Morwell briquette factory operator Mecrus has been criticised for using its workers as “pawns” in a contractual dispute which erupted at the plant last week.
It emerged on Wednesday Mecrus was planning to begin standing down workers that evening, claiming it had been given no further briquette production orders from factory owner HRL.
By Wednesday afternoon the Construction, Forestry, Mining and Energy Union had intervened, filing a ‘notice of dispute’ actioning an enterprise agreement clause designed to prevent stand-downs during workplace disputes.
The planned first stage of stand-downs, due to begin that evening at 7pm, was subsequently averted.
However, Mecrus managing director Barry Richards denied the CFMEU notice had shifted the company, stating workers were “extremely supportive” during the contractual stand off, some of which resolved to take leave, while others were placed in other parts of the business.
“None of our employees have lost any money; they have understood the situation, and some of them have elected to take leave, while we have found alternate duties for the others; no one has been formally stood down,” Mr Richards said on Friday.
The threat of stand-down came after Mr Richards revealed Mecrus had exhausted its annual production quota, which had not been revised by HRL since the 30 May sales forecast deadline.
Production at the briquette factory had ceased on Tuesday morning, with HRL’s Energy Brix power station, which supplies the briquette factory with steam, soon after brought offline.
While HRL remained tight lipped on Wednesday, the following day a spokesperson for Industrial Energy, an arm of HRL which manages briquette distribution and sales, said the company had written to Mecrus requesting production to recommence.
While Mr Richards said on Friday afternoon the production quota was yet to be updated, he had been given an indication from HRL there was a “reasonable level of volumes that we are meant to be producing”.
“We have the plant ready to commence operation now; the moment we get steam from the power station we can start back up, but it takes the power station 24 to 36 hours to get going again,” Mr Richards said.

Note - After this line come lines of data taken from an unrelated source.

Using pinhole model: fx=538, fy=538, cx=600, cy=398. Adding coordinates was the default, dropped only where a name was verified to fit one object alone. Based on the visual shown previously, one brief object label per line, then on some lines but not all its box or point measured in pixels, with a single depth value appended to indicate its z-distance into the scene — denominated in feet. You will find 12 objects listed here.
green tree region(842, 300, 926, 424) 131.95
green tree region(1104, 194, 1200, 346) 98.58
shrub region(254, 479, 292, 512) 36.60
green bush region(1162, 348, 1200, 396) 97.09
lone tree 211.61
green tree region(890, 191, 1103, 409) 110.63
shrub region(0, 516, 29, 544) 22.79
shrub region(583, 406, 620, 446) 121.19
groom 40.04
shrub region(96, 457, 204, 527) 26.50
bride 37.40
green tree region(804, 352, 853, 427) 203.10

Despite numerous requests, HRL did not respond to requests for further comment on Friday.
CFMEU organiser Duncan MacGregor accused the companies of playing a game of “brinkmanship” – the art of pushing dangerous events to the verge of disaster to further one’s own position.

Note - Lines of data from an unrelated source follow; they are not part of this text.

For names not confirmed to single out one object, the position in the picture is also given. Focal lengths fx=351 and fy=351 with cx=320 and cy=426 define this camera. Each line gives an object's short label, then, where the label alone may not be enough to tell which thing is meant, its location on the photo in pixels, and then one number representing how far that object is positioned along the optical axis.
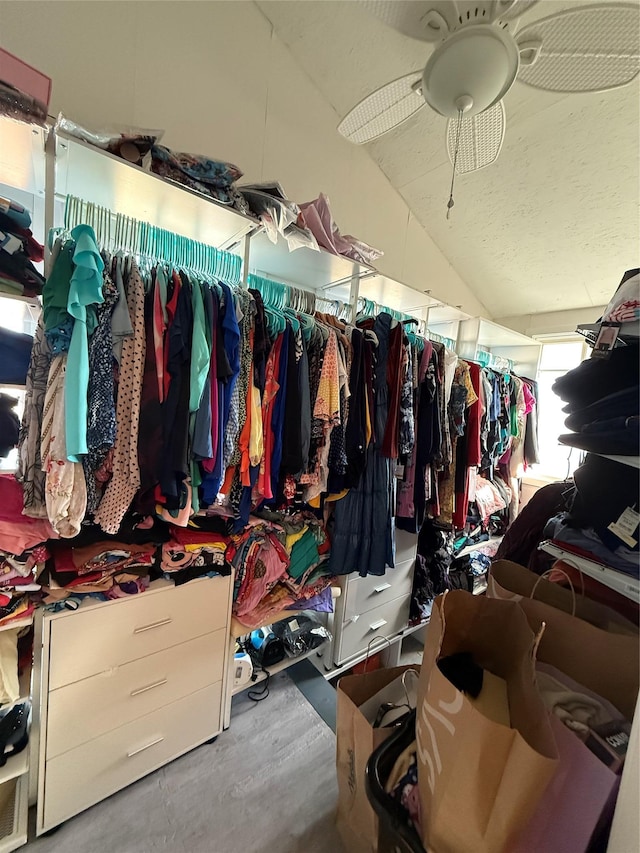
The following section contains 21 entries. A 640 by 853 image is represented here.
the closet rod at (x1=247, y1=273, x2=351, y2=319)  1.78
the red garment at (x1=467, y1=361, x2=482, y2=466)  2.05
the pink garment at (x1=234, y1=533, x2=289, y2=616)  1.55
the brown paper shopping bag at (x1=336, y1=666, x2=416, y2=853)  0.94
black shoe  1.14
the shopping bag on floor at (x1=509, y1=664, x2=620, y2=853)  0.53
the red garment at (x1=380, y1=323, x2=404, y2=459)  1.64
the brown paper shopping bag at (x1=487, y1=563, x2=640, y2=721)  0.68
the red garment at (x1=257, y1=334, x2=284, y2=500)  1.35
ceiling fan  0.91
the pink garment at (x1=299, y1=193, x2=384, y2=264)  1.60
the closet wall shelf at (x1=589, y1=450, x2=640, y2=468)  0.65
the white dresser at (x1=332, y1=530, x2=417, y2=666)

“It’s unfortunate that workers in a briquette factory have been used as tools to negotiate further contracts,” Mr MacGregor said.

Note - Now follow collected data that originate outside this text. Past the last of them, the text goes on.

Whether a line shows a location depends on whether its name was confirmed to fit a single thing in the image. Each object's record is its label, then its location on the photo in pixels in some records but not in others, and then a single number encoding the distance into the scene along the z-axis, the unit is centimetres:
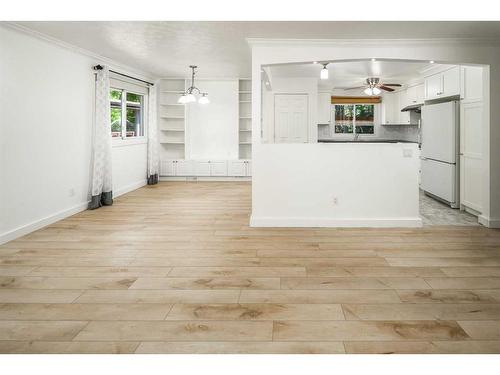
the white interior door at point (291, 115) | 927
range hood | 873
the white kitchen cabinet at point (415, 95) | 866
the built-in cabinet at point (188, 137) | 1044
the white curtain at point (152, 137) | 975
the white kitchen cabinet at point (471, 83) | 583
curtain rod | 681
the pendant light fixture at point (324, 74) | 564
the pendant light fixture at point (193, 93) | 864
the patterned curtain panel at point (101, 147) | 682
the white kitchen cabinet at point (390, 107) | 1076
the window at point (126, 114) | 839
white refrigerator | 662
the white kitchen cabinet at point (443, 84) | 652
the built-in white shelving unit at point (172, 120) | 1047
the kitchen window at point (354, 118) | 1164
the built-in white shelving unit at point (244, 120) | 1054
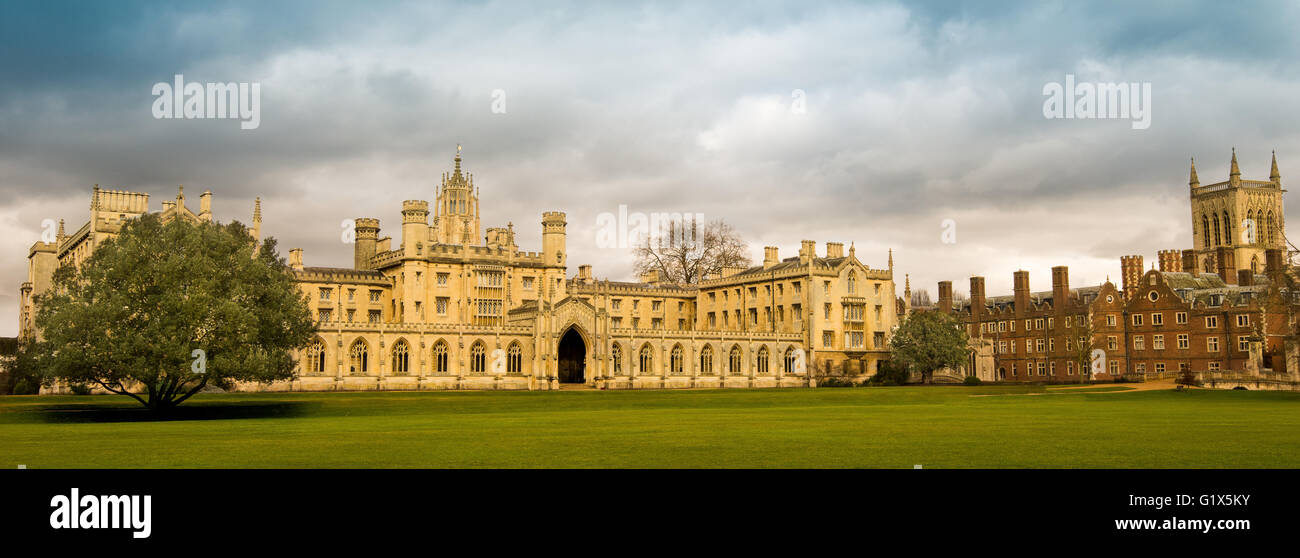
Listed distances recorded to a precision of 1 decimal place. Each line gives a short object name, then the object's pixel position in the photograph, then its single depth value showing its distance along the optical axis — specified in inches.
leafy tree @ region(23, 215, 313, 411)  1353.3
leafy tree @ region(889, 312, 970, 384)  3016.7
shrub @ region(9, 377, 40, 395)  2357.3
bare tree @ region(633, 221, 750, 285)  3998.5
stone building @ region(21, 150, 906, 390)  2728.8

Earlier in the week Mr MacGregor had criticised the communication breakdown between the companies in the lead up to stand-off.
However Mr Richard pointed blame at HRL for the communication breakdown.
“We believe that HRL failed to communicate with us. Mecrus had no part in this,” Mr Richards said.
“We would never use our employees; because of our good relationship with the employees they’ve been extremely supportive.”